Overview
Dawn of Defense is a genre-blending strategy game from indie developer 6side Studio that combines tower defense, real-time strategy, and roguelite progression into a single, layered experience. You command a tribe making its final stand against the Imperium Aeternum, a sprawling empire whose legions push relentlessly toward your sacred Spirit-Tower. The core loop asks you to hold defensive lines while simultaneously managing an economy and training warriors for counterattacks.
The setting draws on Norse-inspired mythology. Your base of operations is the Spiridun, the divine nexus of your ancestors, and every decision you make radiates outward from it. This isn't a passive tower-placement puzzle; the RTS layer means you're actively commanding units in the field while your defenses handle the bulk of enemy waves.

Gameplay and mechanics
Dawn of Defense's moment-to-moment play splits across three interconnected systems:

- Build defense towers to funnel and stop enemy troops
- Train and command warriors for offensive pushes
- Manage your economy to sustain both simultaneously
- Unlock runestones that reshape your strategy each run
- Protect the Spirit-Tower at all costs
The roguelite layer means no two runs play out identically. Ancient runestones unlock forgotten powers as you progress, and because these upgrades stack differently depending on what you've unlocked, you're always building toward a slightly different strategic identity. A run where you lean into tower upgrades early plays completely differently from one where you rush warrior production and go aggressive.

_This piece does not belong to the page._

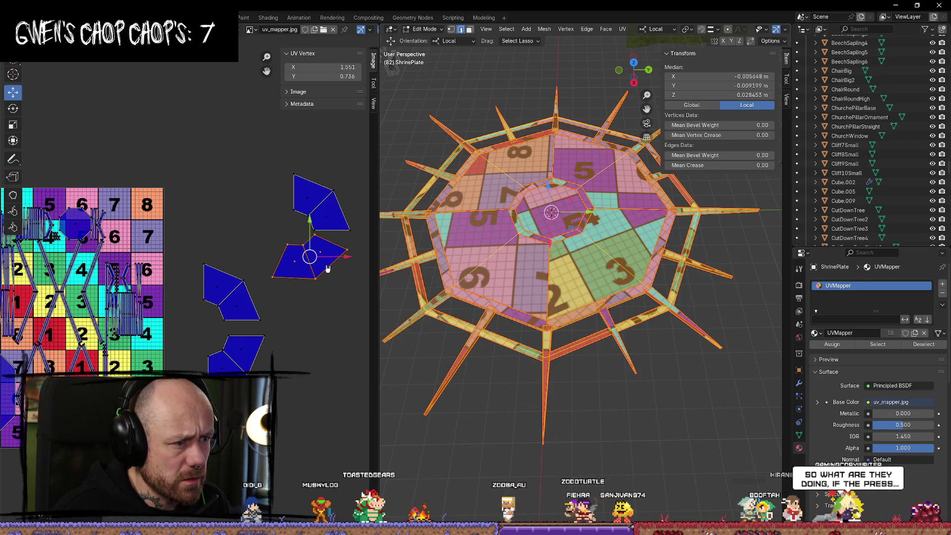
key(r)
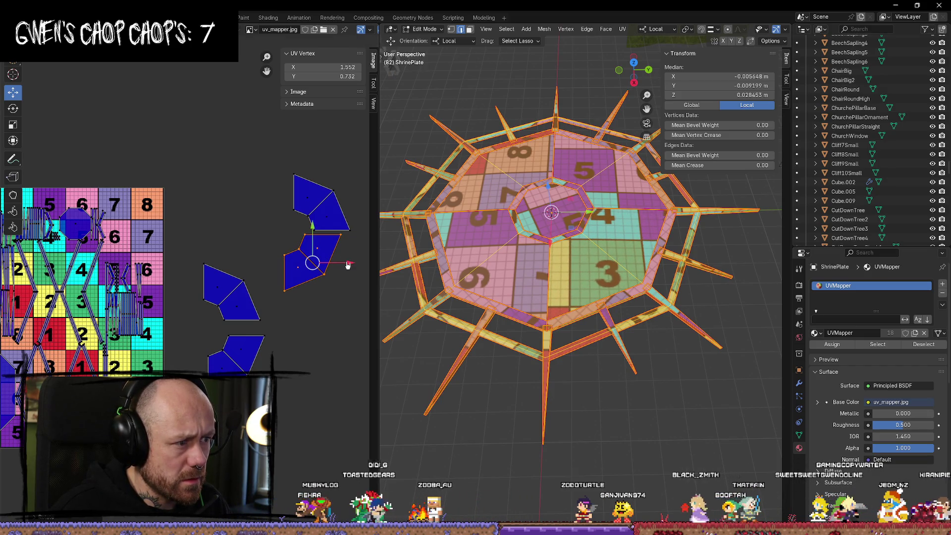
click(355, 265)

What makes the runestone system work?
Runestones are the engine behind Dawn of Defense's replayability. Each one awakens a specific power tied to your tribe's mythology, and the combinations available shift with every attempt. The design encourages you to adapt rather than optimize a single fixed strategy, which is exactly what keeps roguelite games from going stale after the first few hours. The divine trial framing also gives the progression loop a narrative justification: you fall, you rise, and the gods take notice.

World and setting
The Imperium Aeternum isn't just a faceless enemy army. The game frames them as a force actively trying to silence the North's gods, which gives the conflict more weight than a standard "defend your base" premise. Your tribe fights not just for survival but to preserve an entire cultural and spiritual identity. The Spiridun sits at the center of this struggle, and protecting it feels meaningful rather than arbitrary.

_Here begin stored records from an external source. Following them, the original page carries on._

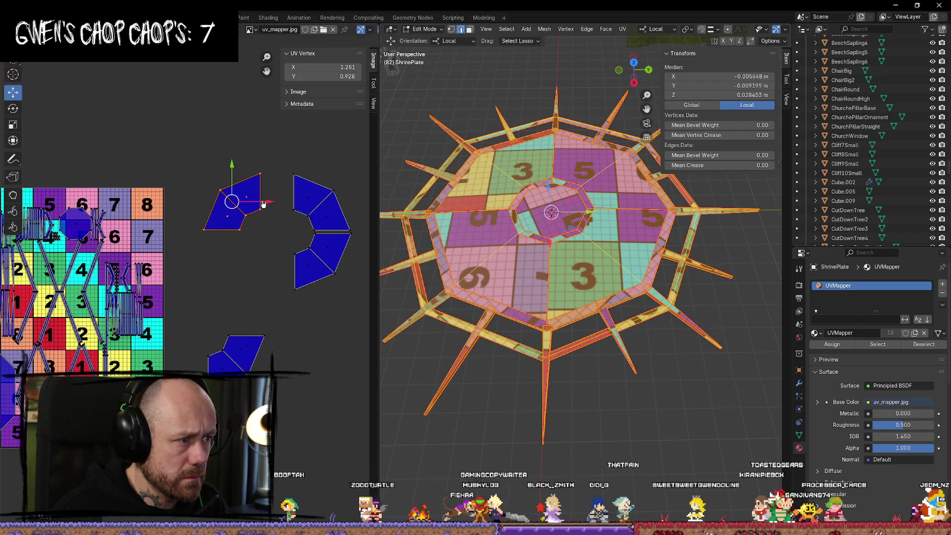
click(297, 204)
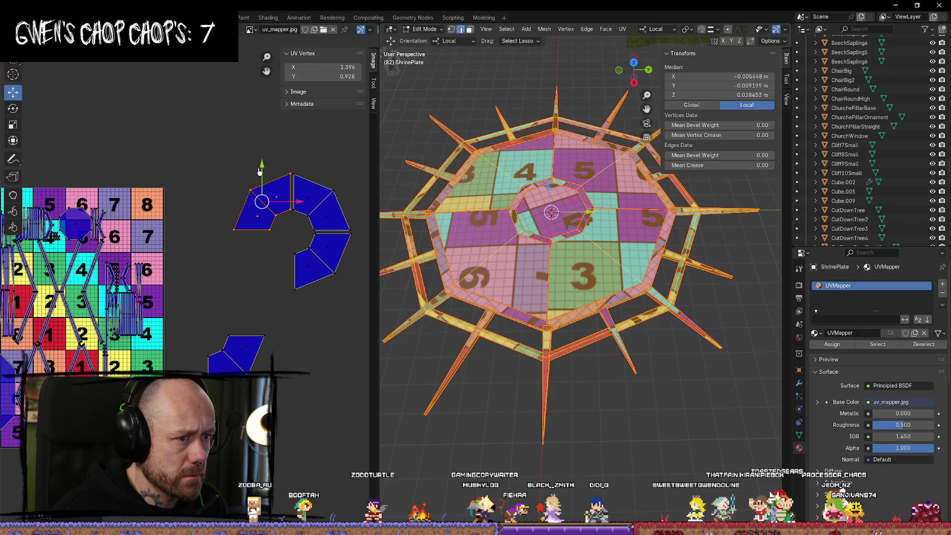
click(251, 291)
click(267, 336)
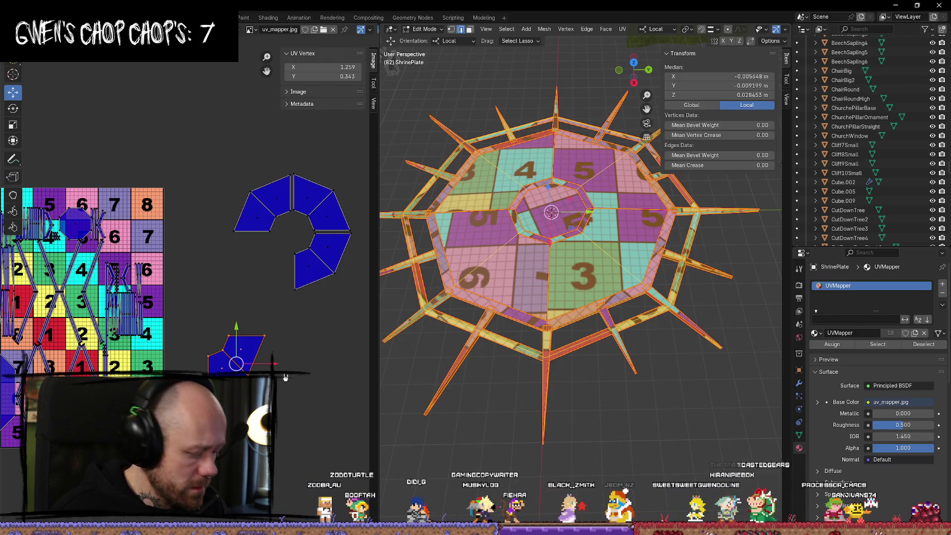
key(r)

The world expands as you push back against the empire. Exploration reveals allies, enemies, and unknowns, adding a layer of discovery to what could otherwise be a purely defensive experience.
Content and replayability
For an indie tower defense RTS, Dawn of Defense is built around long-term engagement. The roguelite structure ensures that failure isn't a dead end; it's a data point. Each run teaches you something about enemy patterns, resource timing, or which runestone combinations synergize well under pressure. The game is planned for release on Windows via Steam, and its design philosophy clearly prioritizes depth over breadth. Players who enjoy squeezing optimization out of layered systems will find plenty to work with here.